Con la sentenza n. 14107 del 03.08.2012 la Corte di Cassazione è intervenuta in materia condominiale con particolare riferimento alle trasformazioni del tetto comune. In particolare, la questione esaminata concerneva l’azione di rimessione in pristino proposta dai proprietari di un appartamento al piano terra di un edificio nei confronti di una società proprietaria di soffitte che erano state trasformate in mansarde abitabili. Tale trasformazione era stata possibile mediante l’abbattimento parziale del tetto e l’innalzamento della parte residua di esso.
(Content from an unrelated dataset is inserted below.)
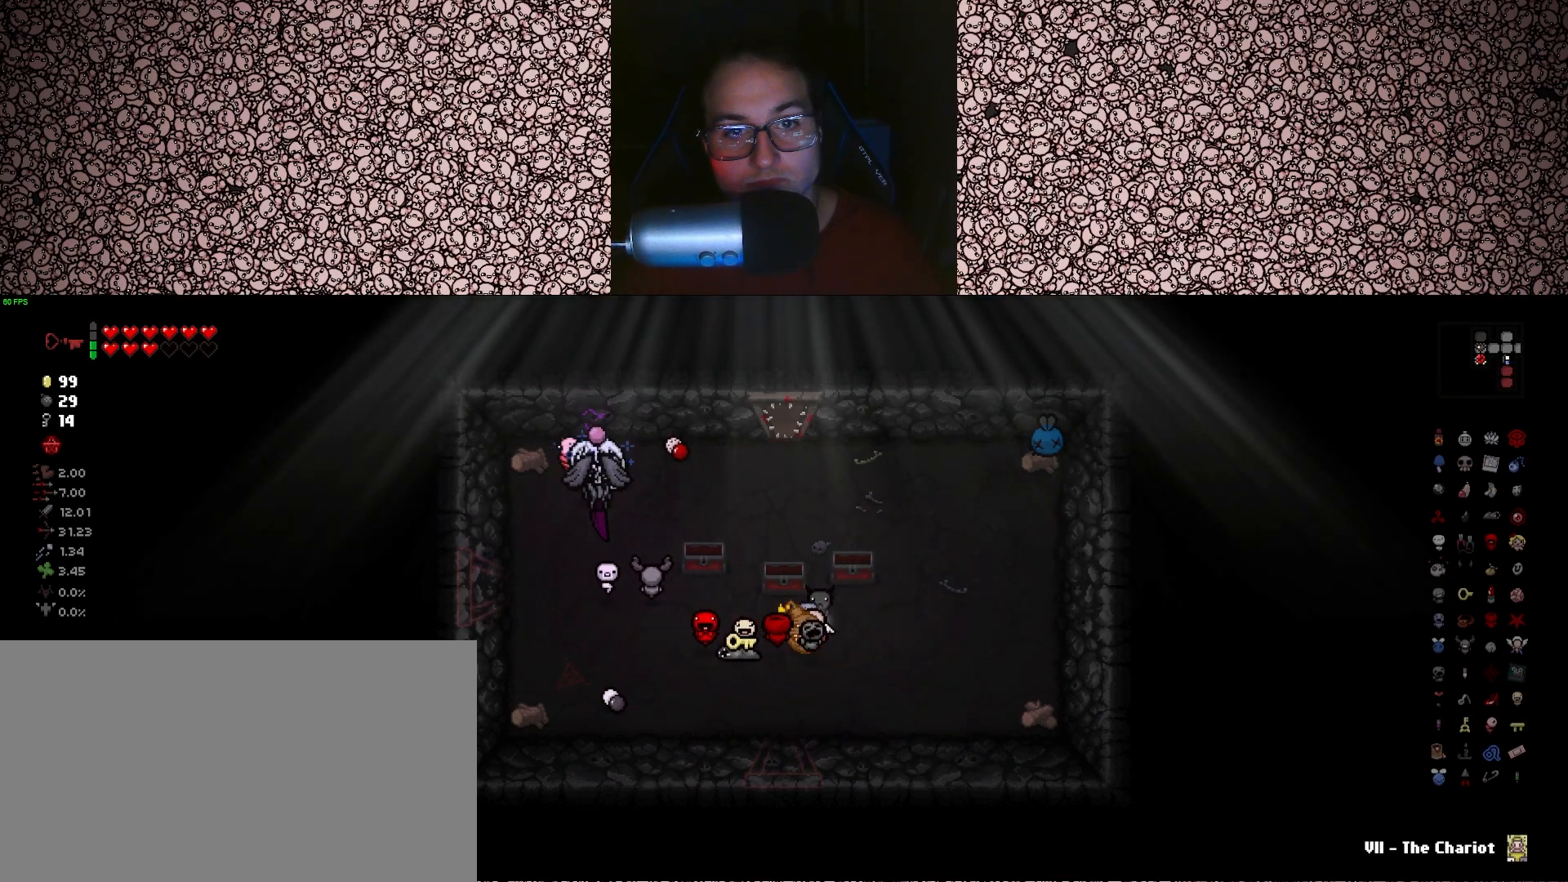
{"keys": ["d"], "events": [[100, "w", "up"], [116, "a", "down"], [350, "a", "up"], [500, "d", "down"]]}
La società convenuta in giudizio ricorreva in Cassazione a seguito della sentenza sfavorevole da parte della Corte d’appello territoriale, la quale, pur riconoscendo l’esistenza di accordi tra la società e i condomini per l’esecuzione di lavori, escludeva che vi rientrasse anche l’autorizzazione alla modifica del tetto condominiale e disponeva, quindi, la riduzione in pristino dello stesso.

I giudici del “Palazzaccio” ritenevano fondati i motivi proposti dalla società convenuta, muovendo da una  rilettura dell’art. 1102 del codice civile che regolamenta l’uso della cosa comune nella comunione. L’uso della cosa comune, infatti, deve ritenersi consentito ai sensi del predetto articolo qualora le opere effettuate siano a regola d’arte, non pregiudichino la funzione propria della cosa comune e non siano lesive dei diritti degli altri comproprietari.

Perciò se vi sono delle modifiche al tetto condominiale che non siano significative in ragione della consistenza del bene, rapportate alla sua estensione e alla destinazione delle modifiche stesse, si può ritenere che queste debbano rientrare tra le opere consentite al singolo condomino.
Una interpretazione, dunque, dell’istituto il più favorevole possibile allo sviluppo delle esigenze abitative ed in linea con diverse pronunce giurisprudenziali favorevoli in tema di apertura di finestre su muri perimetrali senza che ciò costituisca abuso della cosa comune.

Secondo gli Ermellini, inoltre, da tale interpretazione è possibile ricavare un ulteriore importante principio. La clausola del pari uso della cosa comune non può essere intesa come vincolante per le potenzialità di godimento del singolo. In altri termini, se non sono individuabili in modo specifico i sacrifici concretamente imposti al condomino che vi si oppone, non è ammissibile il divieto di modifica finalizzato ad un uso più intenso della cosa comune. Ciò anche in assenza di un beneficio collettivo derivante dalla modificazione.

Nel caso in esame, dunque, avendo apportato una modesta soppressione di una parte del tetto, realizzando così un uso più intenso da parte del condomino e nel contempo salvaguardando la funzione di copertura e protezione delle strutture sottostanti svolta dal tetto preesistente, la società convenuta otteneva così l’accoglimento del ricorso proposto.